- _Try it_
Repeat the whole listing below, word for word.

- _Excerpted data_
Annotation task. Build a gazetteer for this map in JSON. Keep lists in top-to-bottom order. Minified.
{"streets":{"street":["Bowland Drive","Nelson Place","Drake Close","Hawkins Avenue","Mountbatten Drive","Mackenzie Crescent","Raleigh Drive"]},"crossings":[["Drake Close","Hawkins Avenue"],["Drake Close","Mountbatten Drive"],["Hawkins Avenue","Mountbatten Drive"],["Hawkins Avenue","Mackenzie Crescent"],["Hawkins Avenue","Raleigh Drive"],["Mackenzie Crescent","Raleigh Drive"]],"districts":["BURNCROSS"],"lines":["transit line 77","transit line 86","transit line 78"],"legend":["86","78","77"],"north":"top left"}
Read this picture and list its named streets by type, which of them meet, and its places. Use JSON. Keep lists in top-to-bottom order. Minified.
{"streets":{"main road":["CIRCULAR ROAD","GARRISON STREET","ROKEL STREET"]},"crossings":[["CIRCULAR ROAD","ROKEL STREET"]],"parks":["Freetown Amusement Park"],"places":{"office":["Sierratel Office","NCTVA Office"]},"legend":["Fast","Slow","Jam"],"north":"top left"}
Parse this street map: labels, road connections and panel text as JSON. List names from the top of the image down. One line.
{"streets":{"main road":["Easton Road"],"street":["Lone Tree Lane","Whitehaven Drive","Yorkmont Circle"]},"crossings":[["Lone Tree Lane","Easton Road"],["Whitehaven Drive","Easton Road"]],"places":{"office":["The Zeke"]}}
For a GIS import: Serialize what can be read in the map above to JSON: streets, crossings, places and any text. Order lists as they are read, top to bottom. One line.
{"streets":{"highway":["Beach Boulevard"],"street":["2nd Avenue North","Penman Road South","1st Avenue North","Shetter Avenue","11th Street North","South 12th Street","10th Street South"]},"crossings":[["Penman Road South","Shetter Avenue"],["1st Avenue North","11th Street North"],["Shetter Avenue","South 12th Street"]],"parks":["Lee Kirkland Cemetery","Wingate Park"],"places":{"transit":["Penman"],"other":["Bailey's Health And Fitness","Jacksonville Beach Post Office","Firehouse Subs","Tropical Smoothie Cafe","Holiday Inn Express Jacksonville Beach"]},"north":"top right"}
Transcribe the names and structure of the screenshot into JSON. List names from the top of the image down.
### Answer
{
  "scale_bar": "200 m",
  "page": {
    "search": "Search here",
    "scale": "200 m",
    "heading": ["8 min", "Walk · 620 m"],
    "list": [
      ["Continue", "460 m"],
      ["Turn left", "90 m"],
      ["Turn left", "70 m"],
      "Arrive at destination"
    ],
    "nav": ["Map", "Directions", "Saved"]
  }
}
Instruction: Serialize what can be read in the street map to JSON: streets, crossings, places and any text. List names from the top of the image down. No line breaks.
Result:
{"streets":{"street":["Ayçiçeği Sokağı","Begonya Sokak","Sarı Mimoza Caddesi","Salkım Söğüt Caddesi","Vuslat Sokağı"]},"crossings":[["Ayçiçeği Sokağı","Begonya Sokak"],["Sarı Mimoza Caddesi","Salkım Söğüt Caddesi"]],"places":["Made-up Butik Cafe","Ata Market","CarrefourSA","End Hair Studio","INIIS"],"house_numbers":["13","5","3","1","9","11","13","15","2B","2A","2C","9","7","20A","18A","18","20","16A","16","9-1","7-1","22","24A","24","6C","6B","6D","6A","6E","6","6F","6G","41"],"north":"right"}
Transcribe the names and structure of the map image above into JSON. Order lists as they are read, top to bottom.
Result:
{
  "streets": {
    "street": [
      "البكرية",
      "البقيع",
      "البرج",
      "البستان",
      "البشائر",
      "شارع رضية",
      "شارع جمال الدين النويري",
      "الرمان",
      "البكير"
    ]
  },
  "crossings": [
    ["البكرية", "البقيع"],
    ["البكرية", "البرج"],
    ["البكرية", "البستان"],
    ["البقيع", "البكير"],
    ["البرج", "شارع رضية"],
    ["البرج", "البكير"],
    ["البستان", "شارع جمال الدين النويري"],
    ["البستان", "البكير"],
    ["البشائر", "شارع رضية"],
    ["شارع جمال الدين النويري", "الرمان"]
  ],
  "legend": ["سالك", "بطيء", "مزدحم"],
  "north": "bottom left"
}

- _Reply to the task_
Annotation task. Build a gazetteer for this map in JSON. Keep lists in top-to-bottom order. Minified.
{"streets":{"street":["Bowland Drive","Nelson Place","Drake Close","Hawkins Avenue","Mountbatten Drive","Mackenzie Crescent","Raleigh Drive"]},"crossings":[["Drake Close","Hawkins Avenue"],["Drake Close","Mountbatten Drive"],["Hawkins Avenue","Mountbatten Drive"],["Hawkins Avenue","Mackenzie Crescent"],["Hawkins Avenue","Raleigh Drive"],["Mackenzie Crescent","Raleigh Drive"]],"districts":["BURNCROSS"],"lines":["transit line 77","transit line 86","transit line 78"],"legend":["86","78","77"],"north":"top left"}
Read this picture and list its named streets by type, which of them meet, and its places. Use JSON. Keep lists in top-to-bottom order. Minified.
{"streets":{"main road":["CIRCULAR ROAD","GARRISON STREET","ROKEL STREET"]},"crossings":[["CIRCULAR ROAD","ROKEL STREET"]],"parks":["Freetown Amusement Park"],"places":{"office":["Sierratel Office","NCTVA Office"]},"legend":["Fast","Slow","Jam"],"north":"top left"}
Parse this street map: labels, road connections and panel text as JSON. List names from the top of the image down. One line.
{"streets":{"main road":["Easton Road"],"street":["Lone Tree Lane","Whitehaven Drive","Yorkmont Circle"]},"crossings":[["Lone Tree Lane","Easton Road"],["Whitehaven Drive","Easton Road"]],"places":{"office":["The Zeke"]}}
For a GIS import: Serialize what can be read in the map above to JSON: streets, crossings, places and any text. Order lists as they are read, top to bottom. One line.
{"streets":{"highway":["Beach Boulevard"],"street":["2nd Avenue North","Penman Road South","1st Avenue North","Shetter Avenue","11th Street North","South 12th Street","10th Street South"]},"crossings":[["Penman Road South","Shetter Avenue"],["1st Avenue North","11th Street North"],["Shetter Avenue","South 12th Street"]],"parks":["Lee Kirkland Cemetery","Wingate Park"],"places":{"transit":["Penman"],"other":["Bailey's Health And Fitness","Jacksonville Beach Post Office","Firehouse Subs","Tropical Smoothie Cafe","Holiday Inn Express Jacksonville Beach"]},"north":"top right"}
Transcribe the names and structure of the screenshot into JSON. List names from the top of the image down.
### Answer
{
  "scale_bar": "200 m",
  "page": {
    "search": "Search here",
    "scale": "200 m",
    "heading": ["8 min", "Walk · 620 m"],
    "list": [
      ["Continue", "460 m"],
      ["Turn left", "90 m"],
      ["Turn left", "70 m"],
      "Arrive at destination"
    ],
    "nav": ["Map", "Directions", "Saved"]
  }
}
Instruction: Serialize what can be read in the street map to JSON: streets, crossings, places and any text. List names from the top of the image down. No line breaks.
Result:
{"streets":{"street":["Ayçiçeği Sokağı","Begonya Sokak","Sarı Mimoza Caddesi","Salkım Söğüt Caddesi","Vuslat Sokağı"]},"crossings":[["Ayçiçeği Sokağı","Begonya Sokak"],["Sarı Mimoza Caddesi","Salkım Söğüt Caddesi"]],"places":["Made-up Butik Cafe","Ata Market","CarrefourSA","End Hair Studio","INIIS"],"house_numbers":["13","5","3","1","9","11","13","15","2B","2A","2C","9","7","20A","18A","18","20","16A","16","9-1","7-1","22","24A","24","6C","6B","6D","6A","6E","6","6F","6G","41"],"north":"right"}
Transcribe the names and structure of the map image above into JSON. Order lists as they are read, top to bottom.
Result:
{
  "streets": {
    "street": [
      "البكرية",
      "البقيع",
      "البرج",
      "البستان",
      "البشائر",
      "شارع رضية",
      "شارع جمال الدين النويري",
      "الرمان",
      "البكير"
    ]
  },
  "crossings": [
    ["البكرية", "البقيع"],
    ["البكرية", "البرج"],
    ["البكرية", "البستان"],
    ["البقيع", "البكير"],
    ["البرج", "شارع رضية"],
    ["البرج", "البكير"],
    ["البستان", "شارع جمال الدين النويري"],
    ["البستان", "البكير"],
    ["البشائر", "شارع رضية"],
    ["شارع جمال الدين النويري", "الرمان"]
  ],
  "legend": ["سالك", "بطيء", "مزدحم"],
  "north": "bottom left"
}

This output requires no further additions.